IP aliasing

IP aliasing is associating more than one IP address to a network interface. With this, one node on a network can have multiple connections to a network, each serving a different purpose.

According to the Linux Kernel documentation,[1]

IP-aliases are an obsolete way to manage multiple IP-addresses/masks per interface. Newer tools such as iproute2 support multiple address/prefixes per interface, but aliases are still supported for backwards compatibility.

In the Linux kernel, it was first implemented by Juan José Ciarlante in 1995.[2] On Solaris IP aliasing was called logical network interface and was first available in Solaris 2.5 in 1995.[3] It has also been possible in Microsoft Windows NT since (at least) Windows NT 3.51,[4] released in 1995.

IP aliasing can be used to provide multiple network addresses on a single physical interface.
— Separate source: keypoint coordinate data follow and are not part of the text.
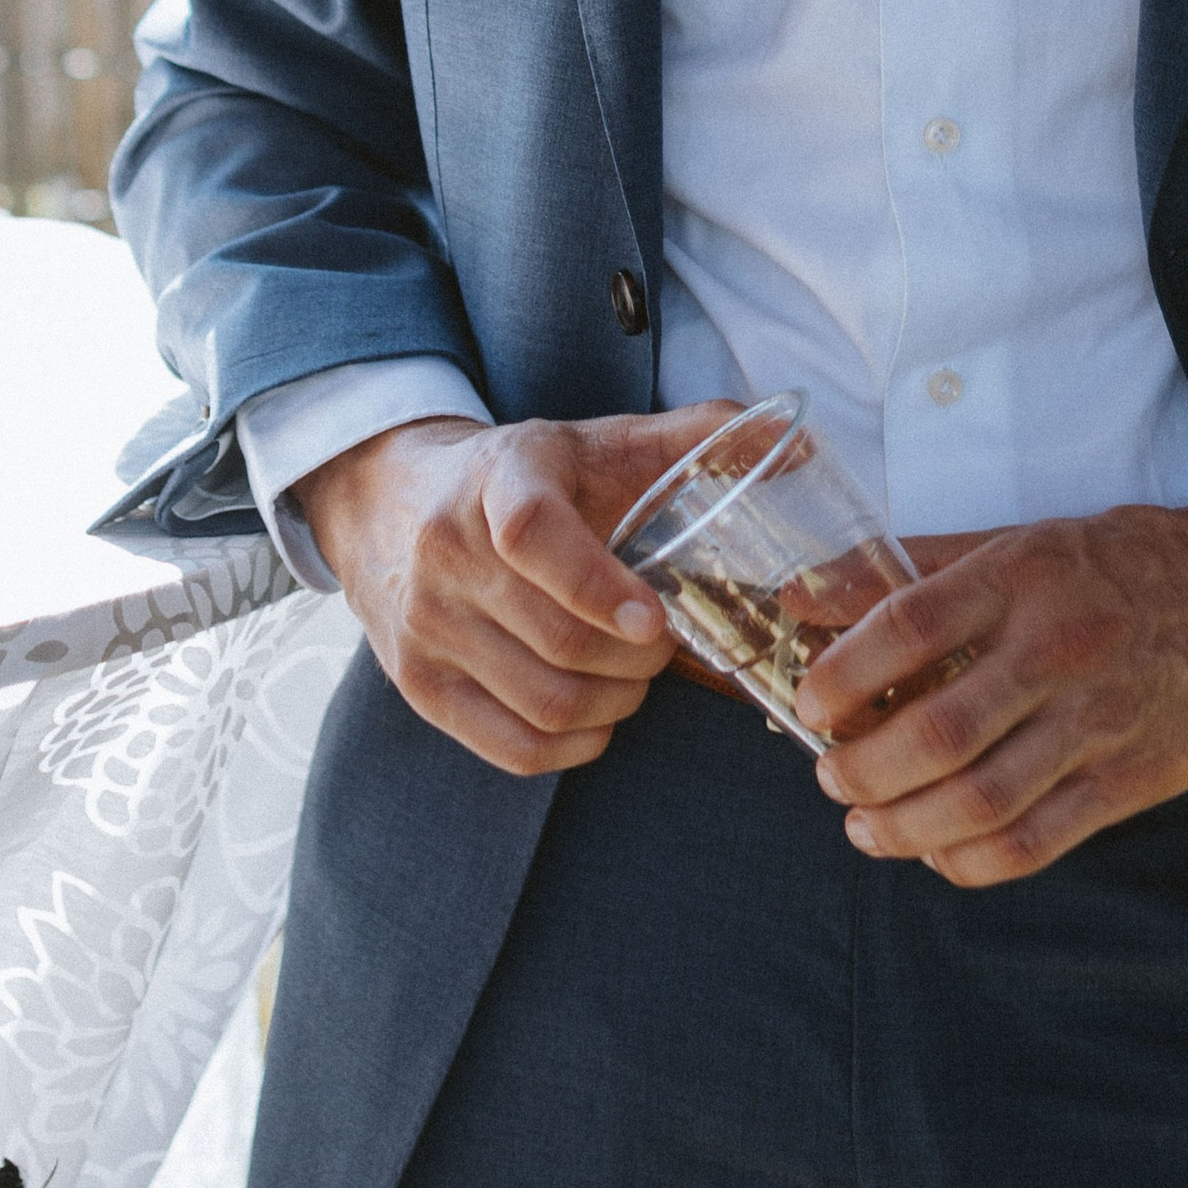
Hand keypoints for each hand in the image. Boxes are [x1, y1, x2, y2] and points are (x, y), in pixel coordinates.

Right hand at [295, 403, 737, 778]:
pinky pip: (511, 748)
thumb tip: (800, 445)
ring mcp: (425, 627)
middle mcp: (447, 553)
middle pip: (558, 643)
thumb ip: (694, 438)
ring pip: (543, 703)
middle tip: (666, 646)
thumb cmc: (521, 476)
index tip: (656, 618)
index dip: (598, 586)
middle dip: (636, 662)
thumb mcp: (594, 440)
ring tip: (634, 676)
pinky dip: (572, 747)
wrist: (387, 502)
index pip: (534, 537)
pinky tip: (595, 714)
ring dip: (613, 705)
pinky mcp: (418, 686)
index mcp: (498, 480)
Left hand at [792, 487, 1187, 888]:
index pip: (907, 626)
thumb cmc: (1122, 565)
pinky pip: (1033, 844)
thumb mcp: (1025, 539)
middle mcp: (1056, 648)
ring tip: (864, 825)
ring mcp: (1096, 722)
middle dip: (861, 769)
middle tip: (830, 775)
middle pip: (935, 732)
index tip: (811, 703)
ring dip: (902, 827)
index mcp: (1023, 575)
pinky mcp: (1127, 783)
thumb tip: (808, 589)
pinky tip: (935, 852)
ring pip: (978, 802)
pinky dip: (969, 861)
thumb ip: (918, 566)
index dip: (843, 673)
This demonstrates using IP version 4 addresses only. One reason for using this could be to make a computer look as though it is multiple computers, so for example you could have one server that is acting as both a gateway (router) and a DHCP server and DNS using three different IP addresses, perhaps with a future plan to use a hardware router and to move the functionality to separate DNS and DHCP servers. Or indeed the opposite you could decide to replace the three different hardware devices with a single server to reduce the administration overhead. In this case you can have three different addresses which are all on the same computer without having to install many physical network interfaces. Another reason to use IP aliasing could be to have the computer on two different logical network subnets whilst using a single physical interface.[citation needed]

References

  1. ^ "IP-Aliasing — The Linux Kernel documentation". The kernel development community. Retrieved 2024-02-08.
  2. ^ Ciarlante, Juan Jose (1995-11-30). "ip alias ..." Linux-Net (Mailing list). Archived from the original on 2016-08-07. Retrieved 2017-08-01.
  3. ^ "SunOS Reference Manual" (PDF). Sun Microsystems. Retrieved 2017-08-01.
  4. ^ "Adding More than Five IP Addresses to NIC in Windows NT (MSKB 149426)". Microsoft Knowledge Base. October 31, 2006. Retrieved 2010-07-26.